**Task description**
Transcribe the part of the docx4j release post below that begins with the words "docx4j is an" and ends with "Microsoft Office 2007.".

This release should also work under Java 1.5, now that I have re-built fop-fonts.  I had contributed TTC (true type collection) handling code to FOP, and it was accepted, so fop-fonts now uses that (ie the patch which makes fop-fonts is that much smaller).

docx4j v2.0 released

July 22nd, 2008 by Jason

We’re pleased to announce that we’ve released v2.0 of docx4j.

docx4j is an open source Java library for manipulating OpenXML WordprocessingML documents, released under the Apache software licence. docx is the default file format in Word 2007 in Microsoft Office 2007.

docx4j supports the following:

  • Open existing docx (from filesystem, SMB/CIFS, WebDAV using VFS)
  • Create new docx (just one line of code)
  • Programmatically manipulate the docx document (of course), including tables, images
  • Import a binary doc (proof of concept)
  • Import/export Word 2007’s xmlPackage (pkg) format
  • Save docx to filesystem as a docx (ie zipped), or to JCR (unzipped)
  • Apply transforms, including common filters
  • Export as HTML or PDF
  • Diff/compare paragraphs or sdt (content controls), outputting OpenXML with changes marked up
  • Font support (font substitution, and use of any fonts embedded in the document)
  • Use the power of JAXB to do other cool stuff

Get it from here.

What is it about this release that warrants being labeled v2.0?

The new features include image support, diff, and xmlPackage.  A factor is the version numbering convention Microsoft has chosen for their Open XML SDK: its v2.0 which will first contain an API for WordprocessingML.

**Given entries**

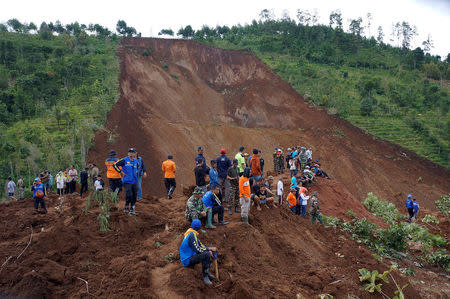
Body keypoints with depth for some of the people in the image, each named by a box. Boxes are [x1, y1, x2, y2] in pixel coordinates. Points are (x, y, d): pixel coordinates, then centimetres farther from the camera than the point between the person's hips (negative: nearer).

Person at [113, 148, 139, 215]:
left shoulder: (135, 161, 12)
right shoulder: (124, 160, -6)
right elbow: (115, 165, -6)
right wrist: (120, 172, -7)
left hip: (134, 181, 6)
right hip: (127, 181, -6)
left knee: (134, 196, 6)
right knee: (129, 195, -15)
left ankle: (132, 210, 18)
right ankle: (126, 207, 6)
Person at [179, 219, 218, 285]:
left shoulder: (192, 233, 8)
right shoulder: (192, 235, -21)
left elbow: (200, 245, 13)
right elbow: (198, 249, -26)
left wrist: (209, 250, -1)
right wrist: (210, 249, -17)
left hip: (191, 256, 10)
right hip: (188, 261, -10)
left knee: (209, 252, 12)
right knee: (206, 255, -31)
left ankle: (206, 271, 13)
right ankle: (205, 276, -17)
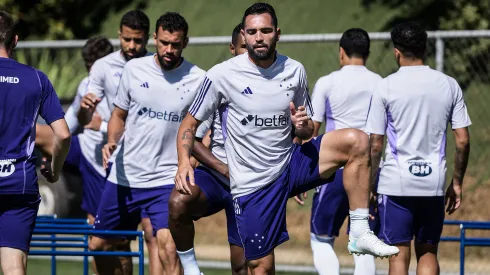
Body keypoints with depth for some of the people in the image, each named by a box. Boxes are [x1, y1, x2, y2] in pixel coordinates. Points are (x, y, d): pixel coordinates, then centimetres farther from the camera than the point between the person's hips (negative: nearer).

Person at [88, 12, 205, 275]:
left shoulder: (198, 80, -6)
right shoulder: (134, 69, 2)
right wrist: (112, 141, -6)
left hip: (166, 180, -4)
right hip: (124, 175, 4)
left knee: (168, 248, -23)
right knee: (99, 244, 13)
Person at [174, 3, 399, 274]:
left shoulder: (295, 71, 3)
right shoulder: (222, 75, -8)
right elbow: (190, 123, 0)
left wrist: (304, 125, -11)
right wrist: (184, 162, -19)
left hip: (291, 164, 3)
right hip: (252, 185, -3)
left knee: (356, 141, -18)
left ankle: (360, 234, -17)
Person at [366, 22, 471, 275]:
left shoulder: (386, 86, -5)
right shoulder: (449, 86, 4)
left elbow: (375, 144, -4)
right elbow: (463, 141, 3)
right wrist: (457, 183, 14)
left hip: (396, 182, -3)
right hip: (434, 183, 3)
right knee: (428, 253, 13)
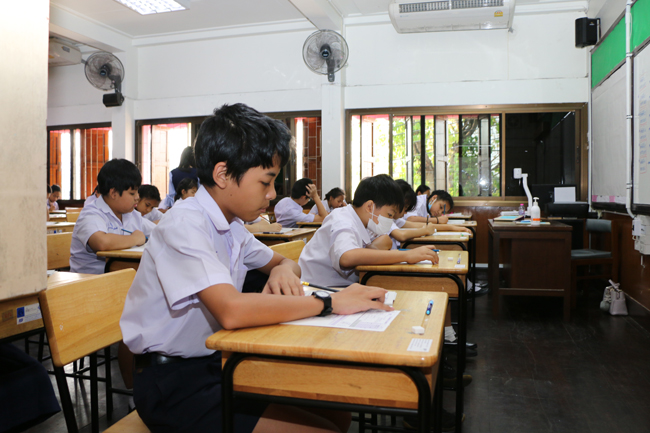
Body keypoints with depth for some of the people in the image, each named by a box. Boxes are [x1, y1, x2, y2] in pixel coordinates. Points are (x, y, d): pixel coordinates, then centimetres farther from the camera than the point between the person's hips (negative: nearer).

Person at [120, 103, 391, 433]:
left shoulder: (232, 225, 5)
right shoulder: (184, 225, -21)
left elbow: (285, 262, 20)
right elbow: (231, 311, -36)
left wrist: (283, 270, -5)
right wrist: (331, 303, -28)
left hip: (217, 362, 8)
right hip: (173, 384, -7)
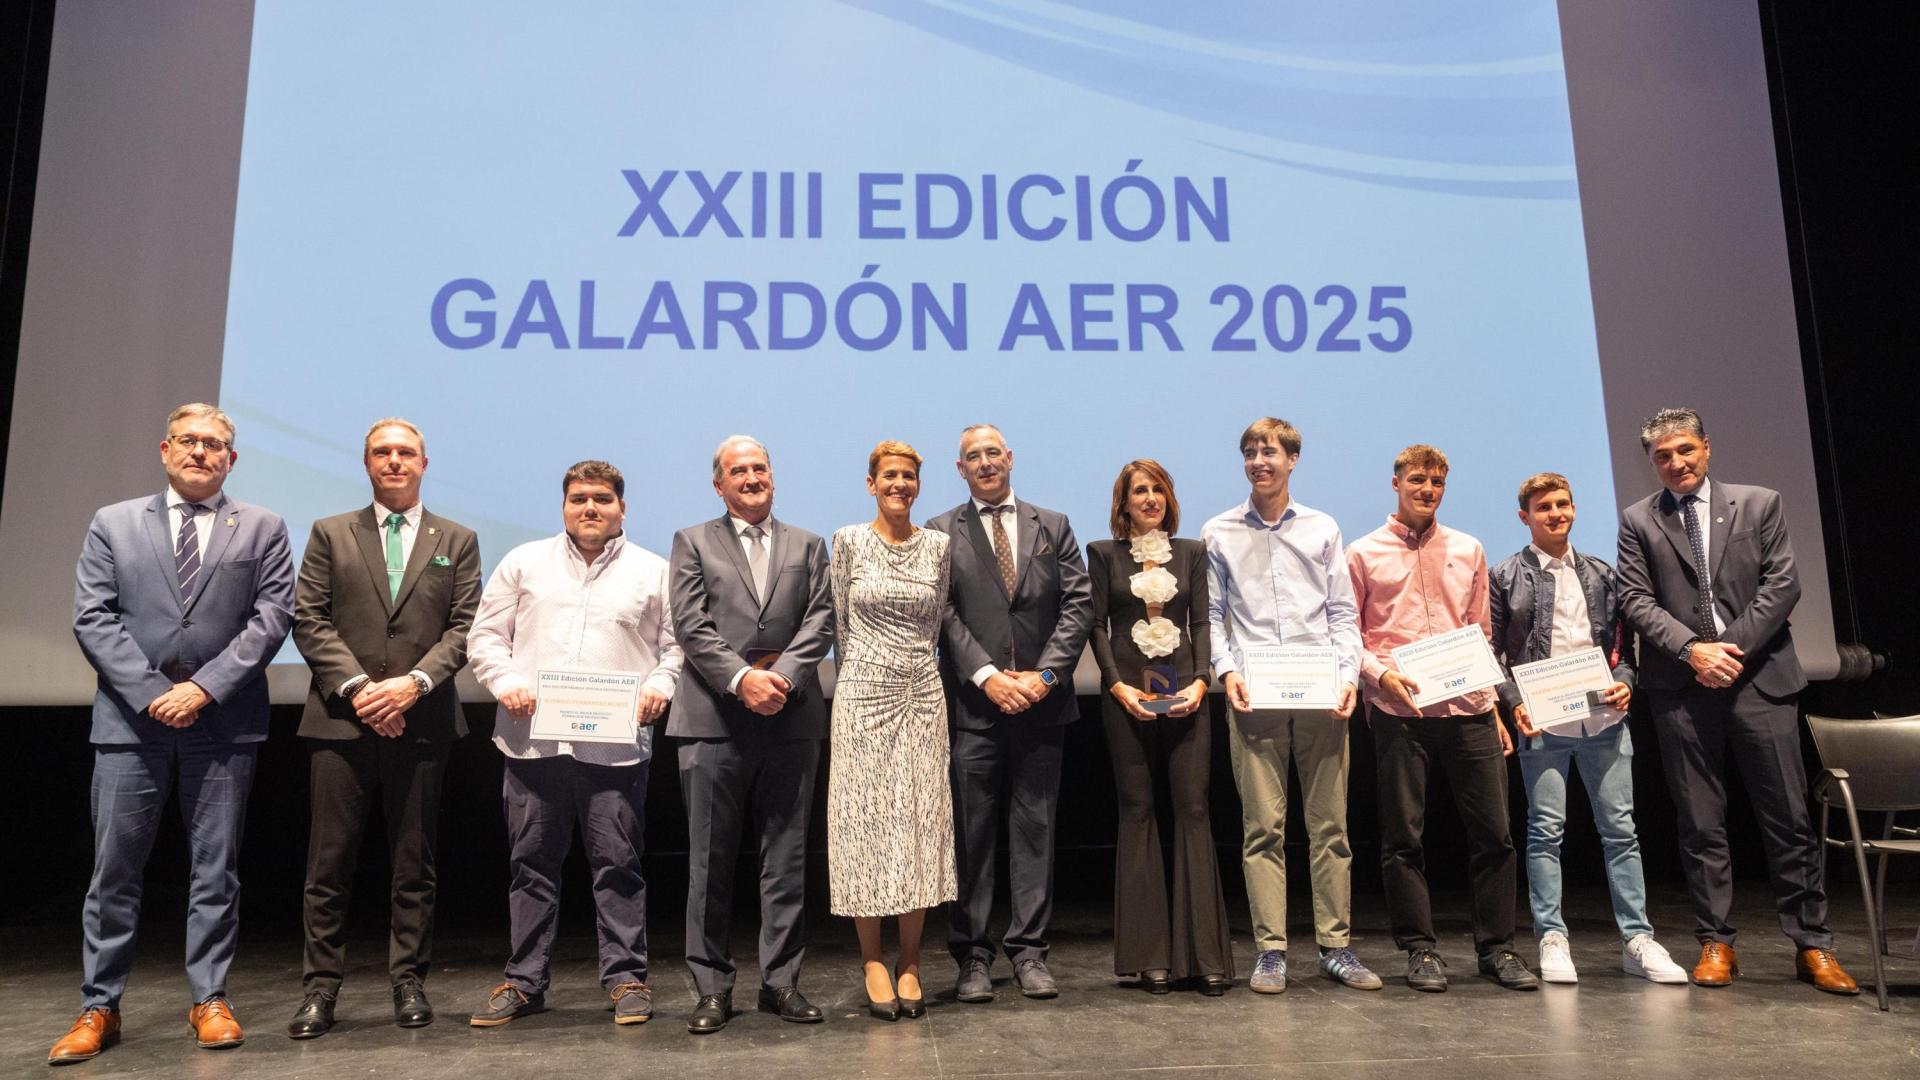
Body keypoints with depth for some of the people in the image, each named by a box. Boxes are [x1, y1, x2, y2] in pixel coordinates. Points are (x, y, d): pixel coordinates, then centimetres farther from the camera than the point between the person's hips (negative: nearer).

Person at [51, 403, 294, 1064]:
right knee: (114, 869, 4)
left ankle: (210, 1000, 15)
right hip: (131, 718, 1)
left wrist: (205, 688, -11)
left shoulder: (262, 529, 7)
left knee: (216, 868, 6)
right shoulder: (113, 524, 11)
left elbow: (271, 616, -2)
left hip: (223, 723, 0)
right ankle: (98, 1009, 16)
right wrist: (149, 693, -9)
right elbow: (92, 618, 3)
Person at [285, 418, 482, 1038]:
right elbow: (309, 620, 2)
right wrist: (357, 686, -11)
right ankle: (320, 988, 12)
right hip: (342, 721, 0)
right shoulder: (330, 534, 10)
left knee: (414, 864, 6)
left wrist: (414, 682, -12)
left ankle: (409, 982, 15)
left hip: (421, 722, 0)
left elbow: (464, 627, 2)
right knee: (330, 864, 3)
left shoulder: (457, 541, 10)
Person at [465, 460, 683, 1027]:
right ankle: (524, 981, 20)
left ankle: (626, 978, 12)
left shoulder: (652, 571, 9)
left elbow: (676, 644, 10)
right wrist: (506, 682, -5)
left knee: (617, 864, 2)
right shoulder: (524, 563, 12)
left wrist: (659, 686, -7)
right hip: (533, 739, 2)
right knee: (532, 863, 9)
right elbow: (485, 637, 11)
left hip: (615, 743, -1)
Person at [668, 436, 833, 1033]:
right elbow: (691, 627, -1)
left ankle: (781, 980, 16)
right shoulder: (692, 543, 10)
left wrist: (783, 675, -12)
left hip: (790, 717, 2)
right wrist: (741, 679, -14)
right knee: (710, 861, 3)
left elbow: (820, 621, 4)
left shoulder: (807, 546, 15)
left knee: (787, 858, 6)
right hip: (714, 718, -1)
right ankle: (712, 987, 13)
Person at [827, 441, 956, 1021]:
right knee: (866, 819, 0)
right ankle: (873, 962, 10)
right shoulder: (849, 541, 0)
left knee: (922, 822, 3)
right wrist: (864, 674, 9)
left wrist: (911, 666, 12)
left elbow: (936, 621, 13)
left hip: (922, 696, 2)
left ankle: (910, 963, 12)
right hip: (864, 695, -2)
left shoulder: (938, 546, 6)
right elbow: (840, 623, 6)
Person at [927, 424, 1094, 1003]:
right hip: (972, 703, -2)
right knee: (971, 834, 2)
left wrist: (1044, 675, -8)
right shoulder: (941, 533, 6)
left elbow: (1079, 605, 4)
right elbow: (943, 613, -2)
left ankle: (1029, 950, 15)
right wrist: (987, 676, -13)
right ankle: (972, 955, 11)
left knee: (1036, 829, 6)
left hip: (1041, 700, 2)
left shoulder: (1053, 526, 12)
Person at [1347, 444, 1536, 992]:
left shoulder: (1468, 551, 14)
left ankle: (1497, 948, 17)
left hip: (1468, 708, 3)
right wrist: (1381, 673, -13)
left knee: (1493, 832, 4)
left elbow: (1481, 636, 17)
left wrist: (1492, 706, 12)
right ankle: (1421, 949, 14)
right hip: (1398, 712, -2)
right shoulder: (1364, 554, 5)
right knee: (1403, 835, 2)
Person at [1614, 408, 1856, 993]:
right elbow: (1636, 600, 1)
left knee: (1789, 819, 3)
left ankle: (1812, 944, 14)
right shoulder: (1638, 521, 7)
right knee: (1700, 826, 5)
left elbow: (1782, 583, 1)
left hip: (1759, 678, 0)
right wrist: (1692, 649, -12)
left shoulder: (1760, 504, 7)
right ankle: (1716, 944, 13)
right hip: (1681, 688, 0)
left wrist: (1732, 647, -9)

**Expected answer**
docx4j is an open source Java library for manipulating OpenXML WordprocessingML documents, released under the Apache software licence. docx is the default file format in Word 2007 in Microsoft Office 2007.